En la misiva, se denunciaba de qué forma en la Daic de Ávila, a la par del trabajo oficial, se “truchaban” exhortos judiciales (del fuero provincial y federal) de forma sistemática para obtener (por parte de empresas de telecomunicaciones) “sábanas” telefónicas de terceros o empresas, las que luego eran vendidas.

Una compleja tarea de espionaje desplegada entre 2007 y 2009, según se denunciaba.

Esa carta habría sido redactada por un oficial de esa misma división.

La fiscal avanzó en la investigación, y con la Policía de Seguridad Aeroportuaria (PSA) allanó la Jefatura de Policía y los domicilios de los acusados.

Como toda causa compleja, la investigación tuvo marchas y contramarchas durante años, hasta que Ávila y López fueron procesados y mandados a juicio.

Mientras la causa avanzaba, Ávila continuó en funciones.
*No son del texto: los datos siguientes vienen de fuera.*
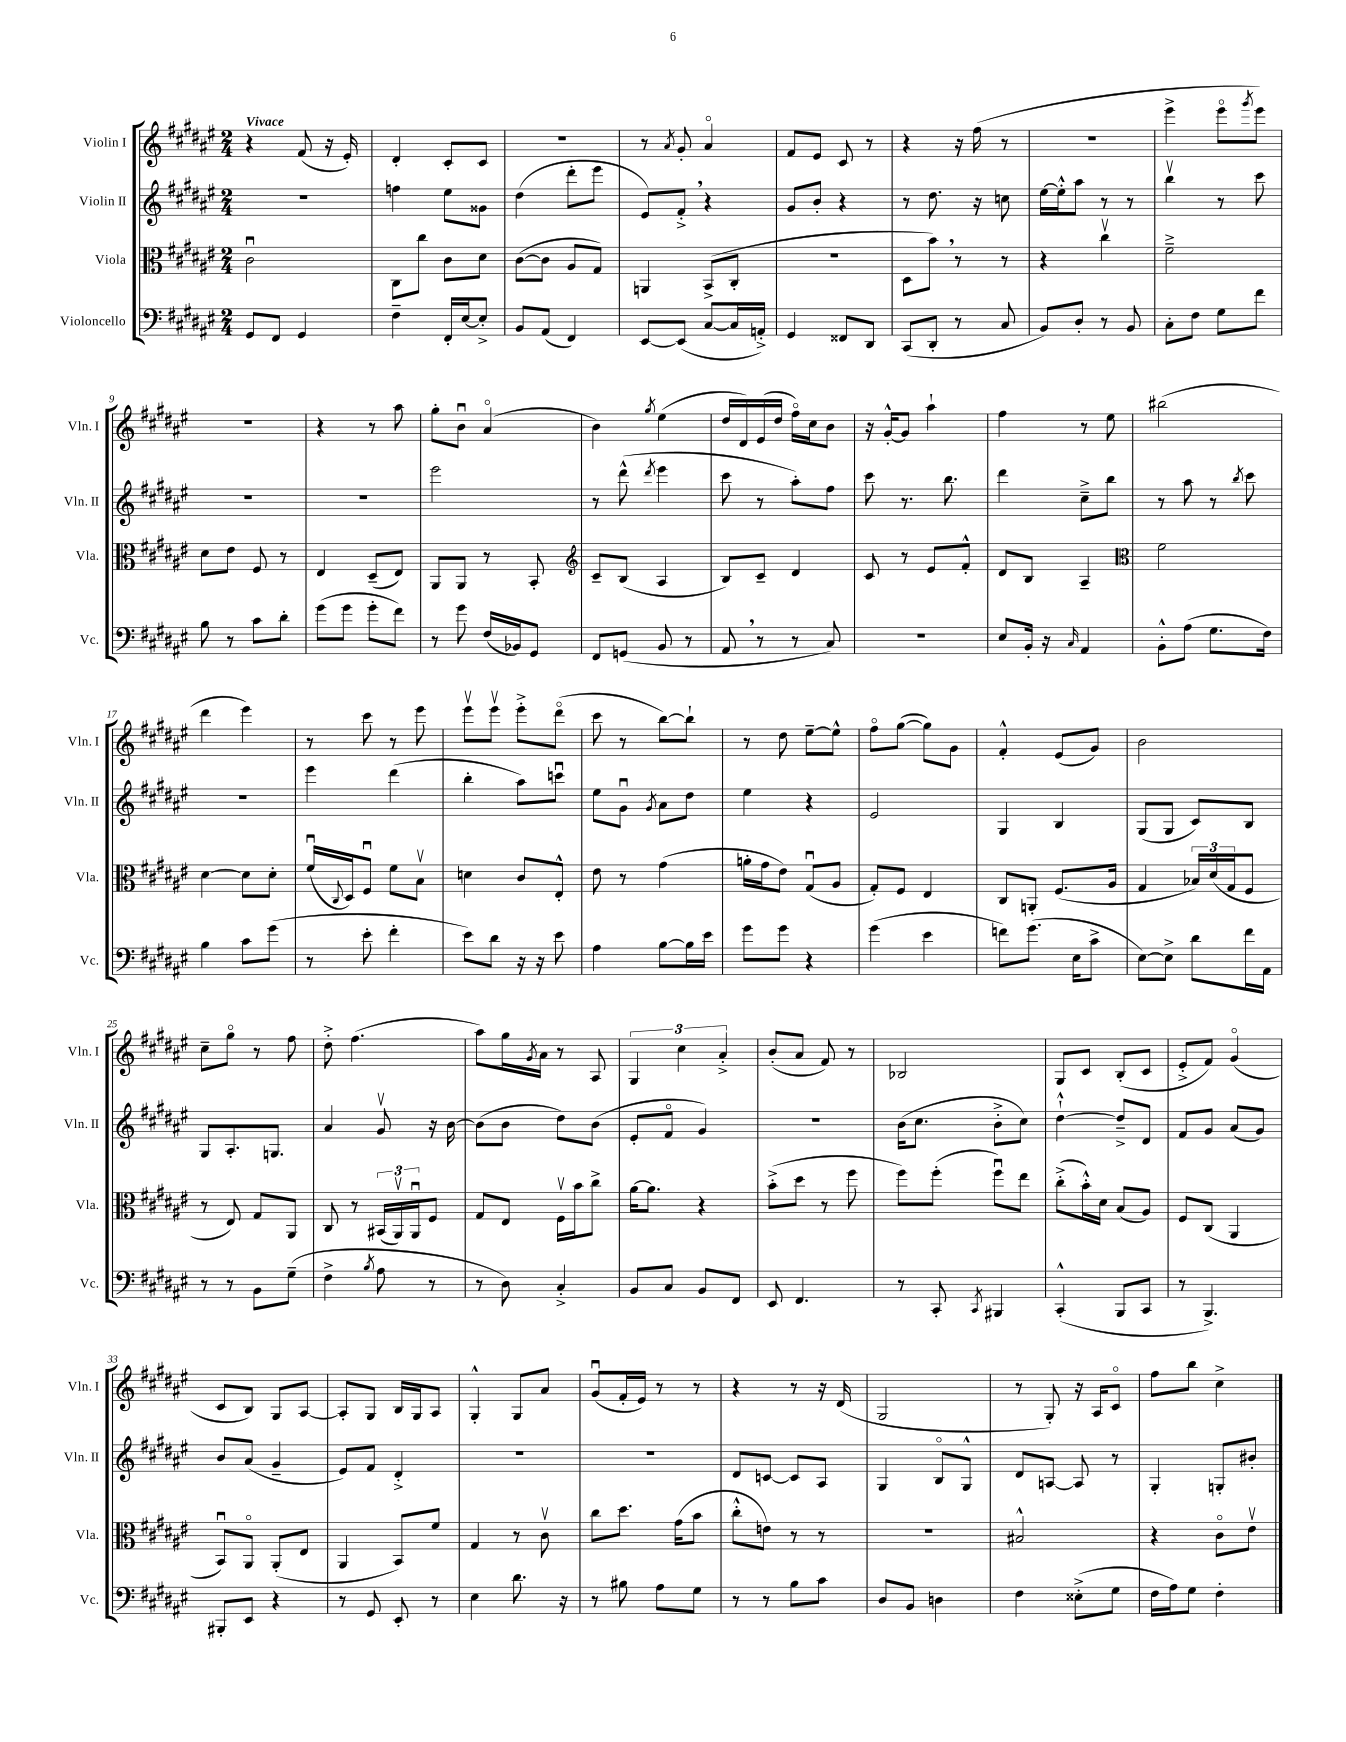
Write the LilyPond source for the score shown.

<<
\new StaffGroup <<
\new Staff = "s0" \with { instrumentName = "Violin I" shortInstrumentName = "Vln. I" } {
    \clef treble \key fis \major \numericTimeSignature \time 2/4 \tempo "Vivace"
    r4 fis'8( r16 eis'16-.) |
    dis'4-. cis'8-. cis'8 |
    r2 |
    r8 \acciaccatura { ais'8 } gis'8-. ais'4\flageolet |
    fis'8 eis'8 cis'8 r8 |
    r4 r16 fis''16( r8 |
    R2 |
    eis'''4-> eis'''8\flageolet \acciaccatura { gis'''8 } eis'''8) |
    R2 |
    r4 r8 ais''8 |
    gis''8-. b'8\downbow ais'4\flageolet( |
    b'4) \acciaccatura { gis''8 } eis''4( |
    dis''16 dis'16) eis'16( dis''16 fis''16\flageolet) cis''16 b'8 |
    r16 gis'16~-.-^ gis'8 ais''4-! |
    fis''4 r8 eis''8 |
    bis''2( |
    dis'''4 eis'''4) |
    r8 cis'''8 r8 eis'''8 |
    eis'''8\upbow eis'''8\upbow eis'''8-.-> dis'''8\flageolet( |
    cis'''8 r8 b''8~) b''8-! |
    r8 dis''8 eis''8~-- eis''8-^ |
    fis''8\flageolet gis''8~( gis''8) gis'8 |
    fis'4-.-^ eis'8( gis'8) |
    b'2 |
    cis''8-- gis''8\flageolet r8 fis''8 |
    dis''8-.-> fis''4.( |
    ais''8) gis''16 \acciaccatura { gis'8 } ais'16 r8 ais8 |
    \tuplet 3/2 { gis4 cis''4 ais'4-.-> } |
    b'8-.( ais'8 fis'8) r8 |
    bes2 |
    gis8 cis'8 b8-.( cis'8 |
    eis'8-.-> fis'8) gis'4\flageolet( |
    cis'8 b8) gis8 ais8~ |
    ais8-. gis8 b16 gis16 ais8 |
    gis4-.-^ gis8 ais'8 |
    gis'8\downbow( fis'16-. eis'16) r8 r8 |
    r4 r8 r16 dis'16( |
    gis2 |
    r8 gis8-.) r16 ais16 cis'8\flageolet |
    fis''8 b''8 cis''4-> \bar "|." |
}
\new Staff = "s1" \with { instrumentName = "Violin II" shortInstrumentName = "Vln. II" } {
    \clef treble \key fis \major \numericTimeSignature \time 2/4
    r2 |
    f''4 eis''8 gisis'8 |
    dis''4( dis'''8-. eis'''8 |
    eis'8) fis'8-.-> \breathe r4 |
    gis'8 b'8-. r4 |
    r8 dis''8. r16 c''8 |
    eis''16~ eis''16-.-^ ais''8 r8 r8 |
    b''4\upbow r8 cis'''8 |
    R2 |
    R2 |
    eis'''2 |
    r8 dis'''8-^( \acciaccatura { dis'''8 } eis'''4 |
    cis'''8 r8 ais''8-.) fis''8 |
    cis'''8 r8. b''8. |
    dis'''4 cis''8---> b''8 |
    r8 ais''8 r8 \acciaccatura { b''8 } cis'''8 |
    R2 |
    eis'''4 dis'''4( |
    b''4-. ais''8) c'''8\downbow |
    eis''8 gis'8\downbow \acciaccatura { gis'8 } ais'8 dis''8 |
    eis''4 r4 |
    eis'2 |
    gis4 b4 |
    gis8( gis8 cis'8) b8 |
    gis8 ais8.-. g8. |
    ais'4 gis'8\upbow r16 b'16~ |
    b'8( b'8 dis''8) b'8( |
    eis'8-. fis'8\flageolet gis'4) |
    r2 |
    b'16( cis''8. b'8-.-> cis''8) |
    dis''4~-!-^ dis''8---> dis'8 |
    fis'8 gis'8 ais'8( gis'8) |
    b'8 ais'8( gis'4-- |
    eis'8) fis'8 dis'4-.-> |
    R2 |
    R2 |
    dis'8 c'8~ c'8 ais8 |
    gis4 b8\flageolet gis8-^ |
    dis'8 a8~ a8 r8 |
    gis4-. g8-. bis'8-. \bar "|." |
}
\new Staff = "s2" \with { instrumentName = "Viola" shortInstrumentName = "Vla." } {
    \clef alto \key fis \major \numericTimeSignature \time 2/4
    cis'2\downbow |
    cis8 cis''8 cis'8 dis'8 |
    cis'8~( cis'8 ais8 gis8) |
    a,4 b,8->( cis8-. |
    R2 |
    dis8 b'8) \breathe r8 r8 |
    r4 cis''4\upbow |
    fis'2---> |
    dis'8 eis'8 fis8 r8 |
    eis4 dis8--( eis8) |
    ais,8 ais,8 r8 b,8-. |
    \clef treble cis'8-- b8( ais4 |
    b8) cis'8-- dis'4 |
    cis'8 r8 eis'8 fis'8-.-^ |
    dis'8 b8 ais4-- |
    \clef alto fis'2 |
    dis'4~ dis'8 dis'8-. |
    fis'16\downbow( \appoggiatura { cis8 } dis16) fis8\downbow fis'8 b8\upbow |
    d'4 cis'8 eis8-.-^ |
    eis'8 r8 gis'4( |
    a'16-. gis'16 eis'8) gis8\downbow( ais8 |
    gis8-.) fis8 eis4 |
    cis8 a,8-. fis8.( ais16 |
    gis4 \tuplet 3/2 { bes16) dis'16( gis16 } fis8 |
    r8 eis8) gis8 ais,8 |
    cis8 r8 \tuplet 3/2 { bis,16( ais,16\upbow) ais,16\downbow } fis8 |
    gis8 eis8 fis16\upbow b'16 cis''8-> |
    ais'16~ ais'8. r4 |
    b'8-.->( dis''8 r8 fis''8 |
    fis''8) fis''8-.( fis''8\downbow) eis''8 |
    cis''8-.->( b'16-.-^) dis'16 b8( ais8) |
    fis8 cis8( ais,4 |
    b,8\downbow) ais,8\flageolet ais,8-.( eis8 |
    ais,4 b,8) fis'8 |
    gis4 r8 cis'8\upbow |
    cis''8 dis''8. gis'16( b'8 |
    cis''8-.-^ e'8) r8 r8 |
    R2 |
    bis2-^ |
    r4 cis'8\flageolet eis'8\upbow \bar "|." |
}
\new Staff = "s3" \with { instrumentName = "Violoncello" shortInstrumentName = "Vc." } {
    \clef bass \key fis \major \numericTimeSignature \time 2/4
    gis,8 fis,8 gis,4 |
    fis4-- fis,16-. eis16~ eis8-.-> |
    b,8 ais,8( fis,4) |
    eis,8~ eis,8( cis8~ cis16 a,16-.->) |
    gis,4 fisis,8 dis,8 |
    cis,8( dis,8-. r8 cis8 |
    b,8) dis8-. r8 b,8 |
    cis8-. fis8 gis8 fis'8 |
    b8 r8 cis'8 dis'8-. |
    gis'8( gis'8 gis'8-. fis'8) |
    r8 gis'8 fis16( bes,16) gis,8 |
    fis,8 g,8( b,8 r8 |
    ais,8 \breathe r8 r8 cis8) |
    r2 |
    eis8 b,16-. r16 \grace { cis16 } ais,4 |
    b,8-.-^ ais8( gis8. fis16) |
    b4 cis'8 gis'8( |
    r8 eis'8-. fis'4-. |
    eis'8) dis'8 r16 r16 eis'8 |
    ais4 b8~ b16 eis'16 |
    gis'8 gis'8 r4 |
    gis'4( eis'4 |
    f'8) gis'8.( eis16 cis'8-> |
    eis8~) eis8-> dis'8 fis'16 ais,16 |
    r8 r8 b,8 gis8--( |
    fis4-> \acciaccatura { b8 } ais8 r8 |
    r8 dis8) cis4-.-> |
    b,8 cis8 b,8 fis,8 |
    eis,8 fis,4. |
    r8 cis,8-. \acciaccatura { cis,8 } bis,,4 |
    cis,4-.-^( b,,8 cis,8 |
    r8 b,,4.->) |
    bis,,8-. eis,8 r4 |
    r8 gis,8 eis,8-. r8 |
    eis4 dis'8. r16 |
    r8 bis8 ais8 gis8 |
    r8 r8 b8 cis'8 |
    dis8 b,8 d4 |
    fis4 eisis8-.->( gis8 |
    fis16 ais16) gis8 fis4-. \bar "|." |
}
>>
>>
Y hasta llegó a ser ascendido a comisario mayor.

Fue ratificado por sucesivas cúpulas policiales hasta que en 2015 fue pasado a retiro, cuando el escándalo de las “sábanas” fue enviado a juicio.

Contraataque

Ávila tiene 12 causas acumuladas en su contra. Su compañero López, unas 20.

Todas dan cuenta de idénticas supuestas maniobras: falsificaciones de firmas de funcionarios judiciales o de exhortos para obtener “sábanas” telefónicas de gente que no estaba bajo investigación.

Los acusados se declararán inocentes y tienen planeado, con sus abogados, el mismo contraataque: irán contra el policía que supuestamente los denunció. Se trata de Daniel Cardona, un excompañero.

Cardona llegó a estar imputado en la causa, pero fue sobreseído.

“Todo esto es un invento de Cardona, que estaba peleado con López por otros motivos y los denunció a los dos. No hay una sola prueba veraz. Es todo invento”, disparó el abogado Justiniano Martínez, quien defiende a Ávila.

Además de declararse inocente, Ávila va a testificar que, por su trabajo, muchas veces salía de su oficina y dejaba pedidos listos para fiscales.

“Él los firmaba y dejaba en blanco para ser usados por sus hombres. Quizá alguien los utilizó con fines delictivos”, afirmó el letrado.

Martín Cafure, abogado de López, enfatizó que la causa no tiene sustento.

“Si López se hubiera enriquecido con esas maniobras, ¿andaría ahora manejando un taxi?”, expresó el letrado.

Extraños números

El listado. El abanico de los oficios judiciales en investigación. En 2014, La Voz rastreó buena parte de los 130 números que, según la investigación, eran incorporados en los oficios judiciales de manera fraudulenta. Correspondían a empresas y personas que no saben que fueron víctimas de un espionaje ilegal, ya que no fueron citadas. Tras aquella publicación, una mujer se presentó como querellante particular. Entre los titulares de los teléfonos había personas domiciliadas en barrios de clase media-baja, una cantera de La Calera y un colegio privado, además de comercios y particulares de Río Cuarto, Villa Carlos Paz, General Deheza, Corral de Bustos, Villa María, Villa del Rosario, Villa de María del Río Seco, Capital Federal, Rafaela, Pergamino y Bolívar.